Planification budgets.
iii.
Mise en œuvre.
iv.
Suivi des réalisations.
v.
Analyse des résultats.
vi.
Prises d’actions
correctives.
Le
processus de contrôle de gestion s’inscrit dans la stratégie de l’entreprise,
cette stratégie est définie en fonction des objectifs fondamentaux de
l’entreprise, en fonction des opportunités et des contraintes de
l’environnement, des moyens, des potentiels, et des contraintes externes.
4.
OBJECTIFS DU CONTRÔLE DE GESTION :
Le contrôle
de gestion ne peut se comprendre que dans une entreprise finalisée qui a des
buts et dans laquelle un processus de fixation d’objectifs a été mis en place
au niveau des individus.
5.
INCITATION DU CONTROLE DE GESTION :
Le contrôle
de gestion incite à :
·
Accroître la motivation des
responsables à travers un système de sanction/récompense de nature financière
ou autre.
·
Créer davantage de
convergence de buts dans les organisations.
6.
LA FONCTION DU CONTROLE DE GESTION :
La fonction
du contrôle de gestion est mal connue.

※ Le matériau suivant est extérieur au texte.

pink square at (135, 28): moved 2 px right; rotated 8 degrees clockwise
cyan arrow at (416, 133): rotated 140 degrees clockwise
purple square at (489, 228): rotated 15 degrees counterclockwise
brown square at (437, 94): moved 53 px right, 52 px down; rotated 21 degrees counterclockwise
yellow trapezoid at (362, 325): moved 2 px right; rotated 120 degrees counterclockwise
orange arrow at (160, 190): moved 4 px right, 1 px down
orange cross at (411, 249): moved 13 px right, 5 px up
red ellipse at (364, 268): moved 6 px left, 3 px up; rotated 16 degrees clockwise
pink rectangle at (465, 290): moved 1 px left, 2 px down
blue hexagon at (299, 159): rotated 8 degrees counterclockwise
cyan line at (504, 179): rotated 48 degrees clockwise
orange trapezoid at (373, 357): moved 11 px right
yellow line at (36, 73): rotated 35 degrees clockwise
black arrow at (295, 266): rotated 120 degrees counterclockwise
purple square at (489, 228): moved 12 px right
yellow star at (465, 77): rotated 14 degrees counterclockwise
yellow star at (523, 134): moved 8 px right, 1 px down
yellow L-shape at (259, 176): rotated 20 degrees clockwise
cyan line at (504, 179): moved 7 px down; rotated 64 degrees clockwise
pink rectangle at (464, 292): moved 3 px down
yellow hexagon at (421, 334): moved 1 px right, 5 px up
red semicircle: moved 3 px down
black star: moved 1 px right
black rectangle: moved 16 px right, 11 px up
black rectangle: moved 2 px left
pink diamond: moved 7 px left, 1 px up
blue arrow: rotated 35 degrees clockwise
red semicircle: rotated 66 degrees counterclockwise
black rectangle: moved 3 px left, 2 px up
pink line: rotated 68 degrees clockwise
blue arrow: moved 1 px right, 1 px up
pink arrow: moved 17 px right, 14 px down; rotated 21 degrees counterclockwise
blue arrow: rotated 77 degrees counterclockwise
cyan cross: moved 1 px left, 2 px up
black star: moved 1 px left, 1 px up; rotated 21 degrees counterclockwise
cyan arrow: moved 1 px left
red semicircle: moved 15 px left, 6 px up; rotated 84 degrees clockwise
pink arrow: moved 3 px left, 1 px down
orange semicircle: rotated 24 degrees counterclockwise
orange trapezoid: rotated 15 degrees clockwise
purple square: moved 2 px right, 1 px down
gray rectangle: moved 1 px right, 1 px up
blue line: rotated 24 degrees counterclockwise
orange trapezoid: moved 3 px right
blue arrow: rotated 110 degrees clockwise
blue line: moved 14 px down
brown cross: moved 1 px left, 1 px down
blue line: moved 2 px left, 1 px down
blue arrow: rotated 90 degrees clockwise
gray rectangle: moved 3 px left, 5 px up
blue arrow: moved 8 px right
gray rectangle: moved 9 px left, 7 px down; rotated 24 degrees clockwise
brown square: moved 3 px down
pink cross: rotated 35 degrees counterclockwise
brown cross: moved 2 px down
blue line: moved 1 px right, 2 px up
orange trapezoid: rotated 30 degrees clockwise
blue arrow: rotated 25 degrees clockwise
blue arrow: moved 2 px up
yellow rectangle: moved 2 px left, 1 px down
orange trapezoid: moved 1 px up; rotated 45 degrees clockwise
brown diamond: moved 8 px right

Cette fonction essentiel dans
l’organigramme des petites entreprises car elle offre aux décideurs les moyens
de comprendre la réalité, de s’y adapter et de se préparer au futur.
7.
LE SYSTEME DU CONTRÔLE DE GESTION :
Le contrôle
de gestion apparaît comme un système de régulation des comportements des
individus et des groupes dont les actions influencent la vie et les choix de
l’organisation. Il s’appuie sur :
· Des objectifs précis à atteindre sur la période après avoir
évalué les conséquences des choix.
· Les ressources déjà mobilisées ou à mobiliser sur cette
période : techniques, humaines, financières, …
·
Les performances visées ou
résultant des actions lancées.
Le contrôle
de gestion ajuste :
· Les ressources aux objectifs en décomposant les objectifs en
sous objectifs pour affecter les ressources.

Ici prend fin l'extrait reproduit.